The suit, filed Tuesday in Lee County Court, asks the judge to issue a restraining order prohibiting the state from enforcing the governor’s executive order and to rule it invalid.
The governor’s successive executive orders caused its members “tremendous emotional and economic hardship” during the past several months, the Lincolnwood-based ISBPA said in a news release announcing its suit.
“Frankly, Gov. Pritzker has thrown a gutter ball on this one,” R. William Duff Jr., executive director of the ISBPA, said in the release. “Even medical experts agree that bowling is not a highly dangerous activity with regard to COVID-19 spread.
“The governor’s ill-advised policies have resulted in staggering losses for our members, and these unconstitutional moves threaten thousands of jobs and millions of dollars of tax revenue.”
Illinois has about 270 primarily independent family bowling centers that employ about 5,000 people, buy about $65 million in goods and services annually, and participate in community charity events and fundraisers, Duff said.
Duff also noted that businesses such as gyms, waxing centers, tattoo parlors, retail stores, nail salons, restaurants, and other businesses are allowed to have up to 50% of their capacity, which “makes no sense, is not based on science and needs to be addressed by the court.”
Bowling centers have instituted safety measures such as maintaining at least one empty lane between groups of bowlers, doing daily temperature and wellness checks of employees, sanitizing equipment and reducing touch points. Many also have installed floor markings, plastic shields and signage to enforce social distancing, and masks can be worn while bowling, Duff said in the release.
In addition, ISBPA bought $40,000 worth of personal protective equipment to distribute to bowling centers, he said.
“While we tried to work cooperatively to find a solution, the state was unwilling to work toward a fair solution, so we were left with no choice but to seek a court order,” Duff said.
“We believe that we have both the facts and law on our side, and we look forward to presenting our case to the court.”
When asked about the lawsuit in Tuesday morning’s briefing with reporters, Pritzker said:
“There are challenges that we all face in this world of a COVID-19 pandemic.
“What we’re trying to do is to measure what things are less dangerous that we can allow more capacity for, and what things are more dangerous, and … I leave that to the scientists and the doctors to make decisions about.
“There’s nothing political about a focus on one industry or another, it’s just all about, can we maintain safety and health guidance in these kinds of settings, and that’s all.”
Pritzker also noted that of the many state and federal suits filed challenging his authority in these matters, when ruling, all but one court has sided with him.
The ISBPA chose to file in Lee County because of Alan Nordman, owner of Plum Hollow Lanes in Dixon and a member of the association, Duff said in an email to Sauk Valley Media.
“He’s representative and symbolic of our great members across Illinois – from Chicagoland to Downstate,” Duff wrote. “This lawsuit could be filed in any Illinois jurisdiction, but our member in Lee County is symbolic of the important role bowling centers play in the civic life of communities.”

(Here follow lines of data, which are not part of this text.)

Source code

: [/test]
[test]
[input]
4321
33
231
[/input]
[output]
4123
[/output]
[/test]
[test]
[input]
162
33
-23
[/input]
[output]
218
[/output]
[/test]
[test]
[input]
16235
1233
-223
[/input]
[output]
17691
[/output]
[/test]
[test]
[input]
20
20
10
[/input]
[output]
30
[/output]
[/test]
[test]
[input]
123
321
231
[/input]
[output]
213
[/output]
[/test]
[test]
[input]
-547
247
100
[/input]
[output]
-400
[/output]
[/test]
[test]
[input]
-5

Plum Hollow Family Center reopened June 26 with many COVID-19 safety features in place, including only allowing the use of every other alley, plastic sneeze shields, intensified cleaning schedules, and spacing out tables and game machines in the arcade.
Nordman, past president of the association and a member of a task force set up to help members navigate the restrictions, said “the 50-person limit is really the fundamental issue.”
He said he is committed to keeping patrons safe, and in fact is in a high-risk group himself, but he runs a facility that is more than 31,000 square feet and has 14 rooms, so the 50-person limit, compared to say, a 300-capacity restaurant that now can serve 150 people, simply makes no sense.
“It’s all about the equity in how [the restrictions] are being applied.”